Differential Diagnosis for 11-month-old Female with Fever, Vomiting, and Urine Abnormalities
Single Most Likely Diagnosis
- Urinary Tract Infection (UTI): The presence of fever, vomiting, and urine abnormalities (1+ blood, 2+ ketones, and 1+ protein) in an 11-month-old female is highly suggestive of a UTI. The symptoms and signs, including the laboratory findings, are consistent with a lower urinary tract infection, which is common in this age group.
Other Likely Diagnoses
- Dehydration: Vomiting can lead to dehydration, which may cause a concentration of the urine, potentially leading to the presence of ketones and protein. The fever could be due to a viral gastroenteritis or another viral infection.
- Gastroenteritis with Secondary UTI: It's possible that the primary issue is gastroenteritis (leading to vomiting and fever), with a secondary UTI or contamination of the urine sample.
- Diabetic Ketoacidosis (DKA): Although less common in this age group without a known history of diabetes, DKA can present with vomiting, fever, ketones in the urine, and potentially proteinuria due to the severe metabolic derangement.
Do Not Miss Diagnoses
- Pyelonephritis: An upper urinary tract infection that can present similarly to a lower UTI but may have more severe consequences if not promptly treated, including potential for sepsis and renal scarring.
- Sepsis: Any infection that leads to systemic inflammatory response syndrome (SIRS) criteria being met, which can be life-threatening if not recognized and treated promptly.

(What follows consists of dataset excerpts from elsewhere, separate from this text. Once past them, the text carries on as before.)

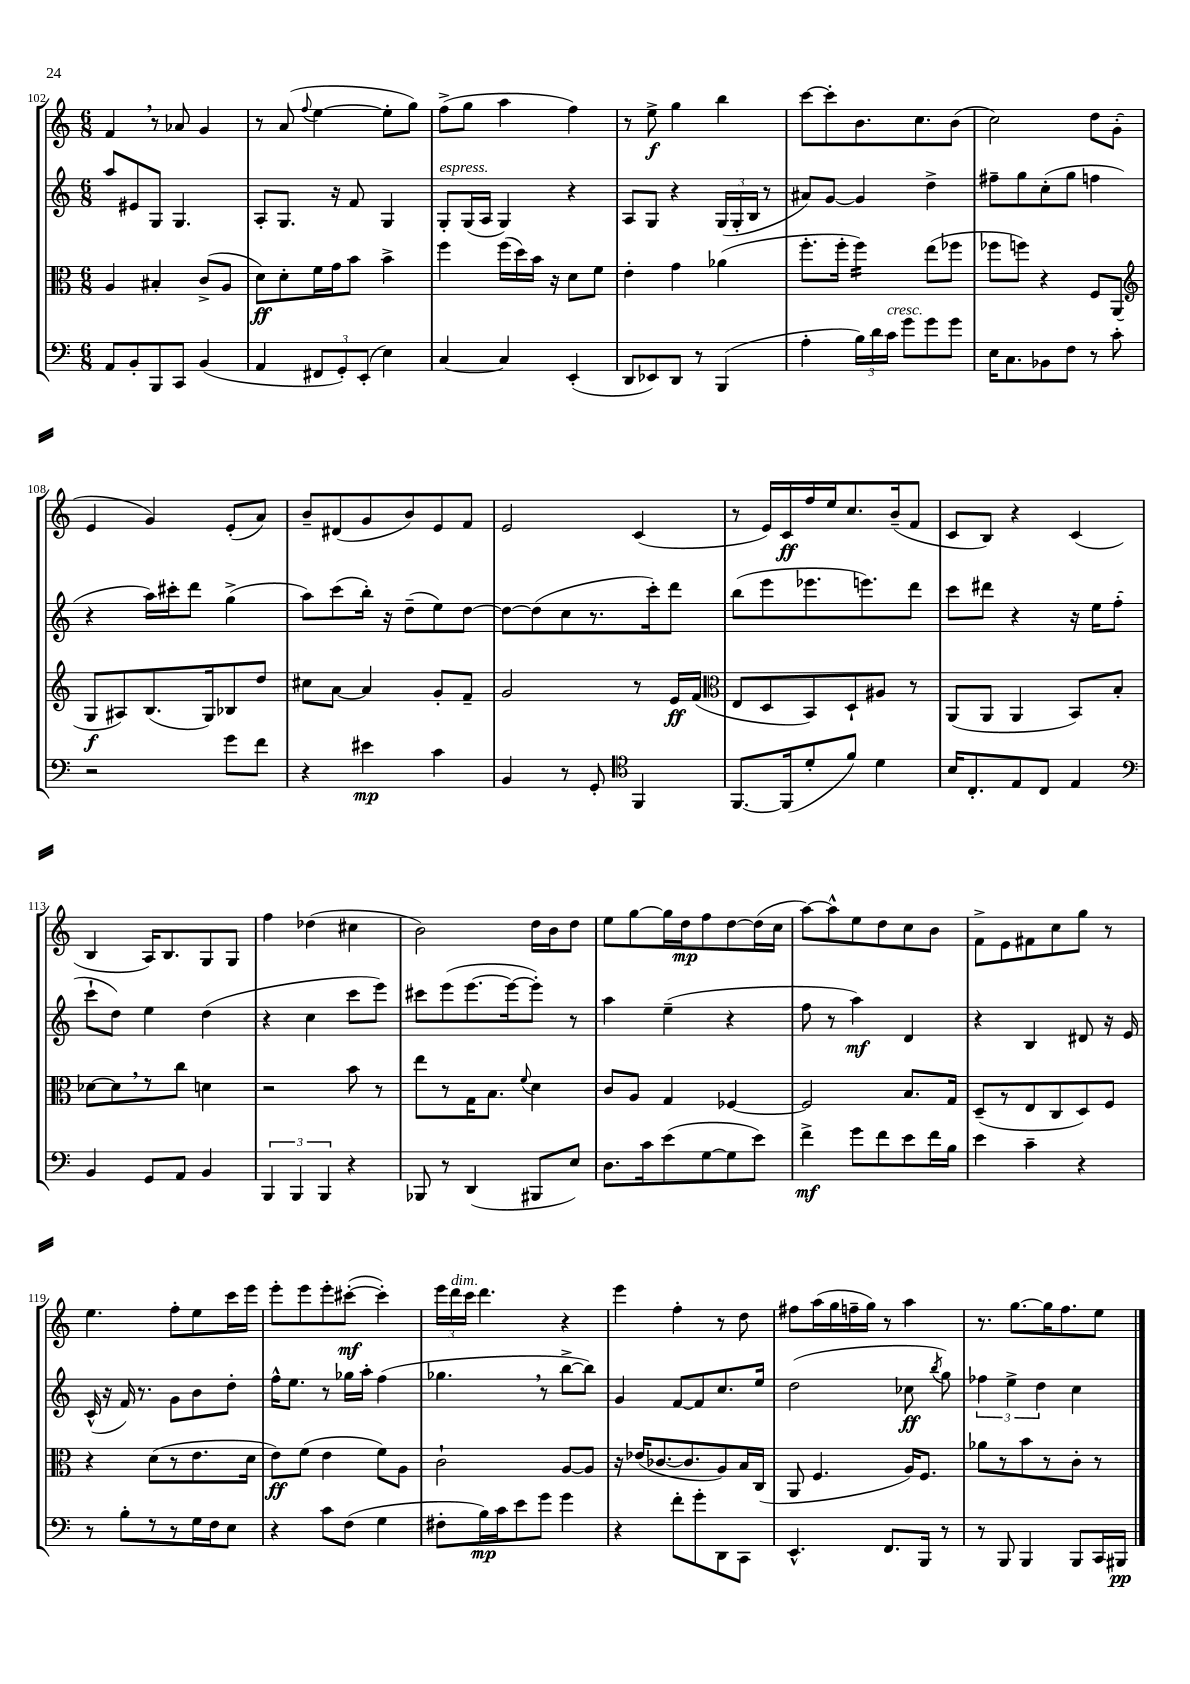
<<
\new StaffGroup <<
\new Staff = "s0" {
    \clef treble \key c \major \numericTimeSignature \time 6/8
    \autoBeamOff f'4 \breathe r8 aes'8 g'4 |
    r8 a'8( \appoggiatura { f''8 } e''4~ e''8[-. g''8]) |
    f''8[->( g''8] a''4 f''4) |
    r8 e''8->\f g''4 b''4 |
    c'''8[~ c'''8-. b'8. c''8. b'8]( |
    c''2) d''8[ g'8]-.( |
    e'4 g'4) e'8[-.( a'8]) |
    b'8[-- dis'8( g'8 b'8) e'8 f'8] |
    e'2 c'4( |
    r8 e'16[) c'16\ff f''16 e''16 c''8. b'16--( f'8] |
    c'8[ b8]) r4 c'4( |
    b4 a16[) b8. g8 g8] |
    f''4 des''4( cis''4 |
    b'2) d''16[ b'16 d''8] |
    e''8[ g''8~ g''16 d''16\mp f''8 d''8~ d''16( c''16] |
    a''8[~) a''8-^ e''8 d''8 c''8 b'8] |
    f'8[-> e'8 fis'8 c''8 g''8] r8 |
    e''4. f''8[-. e''8 c'''16 e'''16] |
    e'''8[-. e'''8 e'''8-. cis'''8]~-.\mf( cis'''4-.) |
    \tuplet 3/2 { e'''16[ d'''16^\markup { \italic "dim." } c'''16] } d'''4. r4 |
    e'''4 f''4-. r8 d''8 |
    fis''8[ a''16( g''16 f''16-- g''16]) r8 a''4 |
    r8. g''8.[~ g''16 f''8. e''8] \bar "|." |
}
\new Staff = "s1" {
    \clef treble \key c \major \numericTimeSignature \time 6/8
    \autoBeamOff a''8[ eis'8 g8] g4. |
    a8[-. g8.] r16 f'8 g4 |
    g8[-.^\markup { \italic "espress." } g16( a16] g4) r4 |
    a8[ g8] r4 \tuplet 3/2 { g16[( g16-. b16] } r8 |
    ais'8[) g'8]~ g'4 d''4-> |
    fis''8[-- g''8 c''8-.( g''8] f''4 |
    r4 a''16[) cis'''16-. d'''8] g''4->( |
    a''8[) c'''8( b''16]-.) r16 d''8[--( e''8) d''8]~ |
    d''8[~ d''8( c''8 r8. c'''16-.) d'''8] |
    b''8[( e'''8 ees'''8. e'''8.) d'''8] |
    c'''8[ dis'''8] r4 r16 e''16[ f''8]-.( |
    c'''8[-! d''8]) e''4 d''4( |
    r4 c''4 c'''8[ e'''8]) |
    cis'''8[ e'''8( e'''8.~ e'''16~ e'''8]-.) r8 |
    a''4 e''4--( r4 |
    f''8 r8 a''4\mf) d'4 |
    r4 b4 dis'8 r16 e'16 |
    c'16-^( r16 f'16) r8. g'8[ b'8 d''8]-. |
    f''16[-^ e''8.] r8 ges''16[ a''16]-. f''4( |
    ges''4. \breathe r8 b''8[~-> b''8]) |
    g'4 f'8[~ f'8 c''8. e''16] |
    d''2( ces''8\ff \acciaccatura { b''8 } g''8) |
    \tuplet 3/2 { fes''4 e''4-> d''4 } c''4 \bar "|." |
}
\new Staff = "s2" {
    \clef alto \key c \major \numericTimeSignature \time 6/8
    \autoBeamOff a4 bis4-. c'8[->( a8] |
    d'8[\ff) d'8-. f'16 g'16 b'8] b'4-> |
    f''4 f''16[( d''16) b'16] r16 d'8[ f'8] |
    e'4-. g'4 aes'4( |
    f''8.[-. f''16]-. f''4:16) e''8[( fes''8] |
    fes''8[ f''8]) r4 f8[ a,8]( |
    \clef treble g8[\f ais8) b8.( g16) bes8 d''8] |
    cis''8[ a'8]~ a'4 g'8[-. f'8]-- |
    g'2 r8 e'16[\ff f'16]( |
    \clef alto e8[ d8 b,8) d8-! ais8] r8 |
    a,8[( a,8] a,4 b,8[) b8]-. |
    des'8[~ des'8 \breathe r8 c''8] d'4 |
    r2 b'8 r8 |
    e''8[ r8 g16 b8.] \appoggiatura { f'8 } d'4 |
    c'8[ a8] g4 fes4~ |
    fes2 b8.[ g16] |
    d8[--( r8 e8 c8 d8) f8] |
    r4 d'8[( r8 e'8. d'16] |
    e'8[\ff) f'8]( e'4 f'8[) a8] |
    c'2-! a8[~ a8] |
    r16 ees'16[( ces'8.~ ces'8. a8) b16 c16]( |
    a,8 f4. a16[) f8.] |
    aes'8[ r8 b'8 r8 c'8]-. r8 \bar "|." |
}
\new Staff = "s3" {
    \clef bass \key c \major \numericTimeSignature \time 6/8
    \autoBeamOff a,8[ b,8-. b,,8 c,8] b,4( |
    a,4 \tuplet 3/2 { fis,8[ g,8-.) e,8]-.( } e4) |
    c4~ c4 e,4-.( |
    d,8[ ees,8) d,8] r8 b,,4( |
    a4-. \tuplet 3/2 { b16[) d'16 c'16]^\markup { \italic "cresc." } } g'8[ g'8 g'8] |
    e16[ c8. bes,8 f8] r8 c'8-. |
    r2 g'8[ f'8] |
    r4 eis'4\mp c'4 |
    b,4 r8 g,8-. \clef tenor f,4 |
    f,8.[~ f,16( d'8-. f'8]) d'4 |
    b16[ c8.-. e8 c8] e4 |
    \clef bass b,4 g,8[ a,8] b,4 |
    \tuplet 3/2 { b,,4 b,,4 b,,4 } r4 |
    bes,,8 r8 d,4( bis,,8[ e8]) |
    d8.[ c'16 e'8( g8~ g8 e'8]) |
    f'4->\mf g'8[ f'8 e'8 f'16 b16] |
    e'4 c'4-- r4 |
    r8 b8[-. r8 r8 g16 f16 e8] |
    r4 c'8[ f8]( g4 |
    fis8[-. b16\mp) c'16 e'8 g'8] g'4 |
    r4 f'8[-. g'8-. d,8 c,8] |
    e,4.-^ f,8.[ b,,16] r8 |
    r8 b,,8 b,,4 b,,8[ c,16 bis,,16]\pp \bar "|." |
}
>>
>>
\layout { \context { \Score currentBarNumber = #102 } }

- Meningitis: Although the symptoms do not directly point towards meningitis, in infants and young children, the presentation of serious infections can be non-specific, and meningitis is a condition that would be catastrophic if missed.
Rare Diagnoses
- Tubulointerstitial Nephritis: An inflammation of the tubules and interstitial tissue of the kidneys, which could present with fever, proteinuria, and hematuria, but is less common in this age group.
- Nephrotic Syndrome: Characterized by significant proteinuria, hypoalbuminemia, and edema. While it's a possibility, the acute presentation with fever and vomiting is less typical for nephrotic syndrome.
- Congenital Abnormalities of the Urinary Tract: Certain congenital abnormalities could predispose to UTIs or present with similar symptoms, but these would typically be identified earlier in life or have other associated findings.